Patrick Leigh Fermor Writes On

Isn’t there something satisfying about finding new work by your favourite writers?

Patrick Leigh Fermor Writes On
Photo by Nana Smirnova on Unsplash

I’ve been collecting slightly rare books, things like signed hardbacks and proof editions, for a few years. I started with spy fiction and moved to crime this year. Although websites lower the bar in terms of physical effort — no longer any need to travel to book fairs, although I am sure the best stock is kept back for such events and auctions — it is still fun comparing condition and price, and getting to know the dealers you can trust, and gradually accumulating a collection. But nonfiction articles, letters and diaries are just a little more difficult to pin down. And all the more satisfying for that.

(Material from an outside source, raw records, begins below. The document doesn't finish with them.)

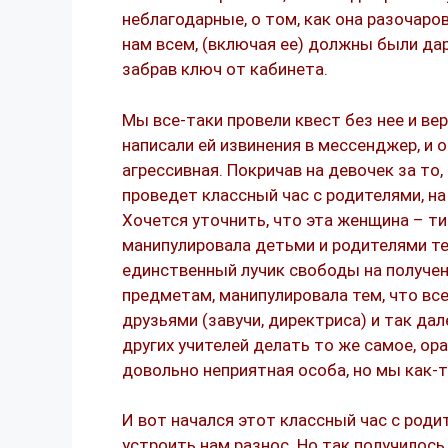
неблагодарные, о том, как она разочаров
нам всем, (включая ее) должны были дари
забрав ключ от кабинета.
Мы все-таки провели квест без нее и вер
написали ей извинения в мессенджер, и о
агрессивная. Покричав на девочек за то,
проведет классный час с родителями, на
Хочется уточнить, что эта женщина – тир
манипулировала детьми и родителями тем
единственный лучик свободы на получени
предметам, манипулировала тем, что все
друзьями (завучи, директриса) и так дал
других учителей делать то же самое, ора
довольно неприятная особа, но мы как-т
И вот начался этот классный час с роди
устроить нам разнос. Но так получилос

Imagine my astonishment in the recent London Review of Books, to read a ‘new’ article by a long-dead favourite of mine, Patrick Leigh Fermor. He died almost exactly ten years ago, and I was sure the LRB had made an error including his name in the list of contributors for 29 July 2021. Yet here is is with a piece called Swish! Swish! Swish! that was originally written for the Greek edition (and, yes, in Greek) of his famous book Mani about that part of Greece which he and wife Joan had come to call home.

I have spent the last few weeks collecting some of Patrick Leigh Fermor’s letters to Lawrence Durrell, after hunting them down in an archive in the USA. Illinois, I believe. The Morris Library in Carbondale. It was gripping to see the original letters, or their full-colour scans anyway, first-hand. The handwriting, the picture postcards, the typewriter and the telegram. Each a little slice of history, and unpublished, at least in that format, which made the hunt even more rewarding.

Novels, books, are so much easier to track in the age of the ISBN. But that coding system was only introduced in 1970 so there are plenty of books older than that which are a little harder to track. The internet has made it so much easier, perhaps a little too easy. But hunting down letters, extracts from diaries, serialisations in journals and newspapers, and especially if the writer knows more than one language… this is all still fair game. Still sufficiently time-consuming to reward the patient hunter. You read once a month or more of some lost poem, letter or insight found in a long-neglected archive. Edward Lear is the most recent one I remember.

If you are tiring of the hunt for rare books, or finding that you can’t find them rare enough, do consider looking for lost short stories and articles from long-forgotten periodicals. Even in my other stomping ground, crime and spy fiction, the famous journals used to print short stories by household names who were just starting to find their feet, or their fingers. Just imagine how much more thrilling it would be to find a rare handwritten draft of such a story! All it would cost, if the items have already been digitised, is time. And if you find that too easy, buy a return ticket to the archive of your choice and get down there in the basement. You might find something newsworthy, a real treasure lost decades earlier, just waiting for you to unearth it. Happy hunting!